• COMPITI DELL'ESERCIZIO:
**A)** Nel testo sul dolmen di Guadalperal, quali strutture per lo svago vengono nominate per l'isola vicina al bacino di Valdecañas? Elencale tutte.
**B)** Stampa il brano del testo sul dolmen di Guadalperal che comincia con "Se soltanto la" e termina con "attraversare le Ere.".

----- TESTO DELLA PAGINA

Tutto parte da una singolare, quanto improbabile coincidenza: la maniera in cui le curvilinee spire del succitato disegno “rettile” sembrano assomigliare, in maniera innegabile, all’effettivo corso del fiume Tajo attraverso le pianure d’Estremadura, per come avrebbe potuto presentarsi letterali migliaia di anni fa. Con qualche comprensibile inesattezza ed alcune deviazioni, comunque situate negli spazi in cui l’assenza di un letto geologicamente solido e definito avrebbe potuto consentire cambiamenti successivi di una simile entità. Una teoria meno improbabile di quanto saremmo istintivamente portati a pensare, benché le coincidenze innegabilmente esistano, e che potrebbe fare di questo luogo l’origine di una delle più antiche mappe ad essere mai state tracciate da mano umana. Ciò detto, nessun studio accademico è (ancora) stato redatto sulla faccenda, relegandola quindi al vasto e variopinto mondo delle semplici teorie. Visione che, comunque, se accettata potrebbe contribuire in modo significativo alla salvaguardia del dolmen di Guadalperal…
Si tratta in effetti di una letterale corsa contro il tempo, che potrebbe o meno portare a qualcosa, quella iniziata sul portale Change.org per la raccolta di 50.000 firme (al momento in cui scrivo, se ne contano quasi 40.000) per indurre le autorità locali a fare qualcosa, qualsiasi cosa, col fine di mettere in salvo le antiche pietre granitiche, ormai diventate porose e in diversi casi, prossime allo sgretolamento. L’importanza turistica del bacino di Valdecañas è del resto evidente ormai da generazioni, con il prestigio della vicina isola omonima, luogo di villeggiatura con tanto di un completo percorso da golf, campi da tennis, piscine ed altre simili amenità. Per non parlare del percorso archeologico della vicina e “tratta in salvo” Talavera la Vieja, che proprio in questo ancestrale cerchio pietroso potrebbe trovare l’antefatto ben visibile, e chiaramente innegabile, delle genti che qui transitavano, ancor prima di essere conquistate dal passaggio delle indistruttibili strade romane.
Se soltanto la memoria di tutto questo potesse venire anteposta, per una volta ancora, alla continuativa produzione di energia idroelettrica in Estremadura. Che in un singolo momento preciso della storia moderna, finì per sovrascrivere quanto precedentemente acquisito, nella speranza di un oggi e un domani più prosperi dal punto di vista economico. Però al tempo stesso, privi di tesori capaci di attraversare le Ere.

----------
----- ELENCO

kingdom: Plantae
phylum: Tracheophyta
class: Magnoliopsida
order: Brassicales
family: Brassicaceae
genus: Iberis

----------

• RISPOSTE PER COMPITO:
**A)**
percorso da golf
campi da tennis
piscine

**B)**
Se soltanto la memoria di tutto questo potesse venire anteposta, per una volta ancora, alla continuativa produzione di energia idroelettrica in Estremadura. Che in un singolo momento preciso della storia moderna, finì per sovrascrivere quanto precedentemente acquisito, nella speranza di un oggi e un domani più prosperi dal punto di vista economico. Però al tempo stesso, privi di tesori capaci di attraversare le Ere.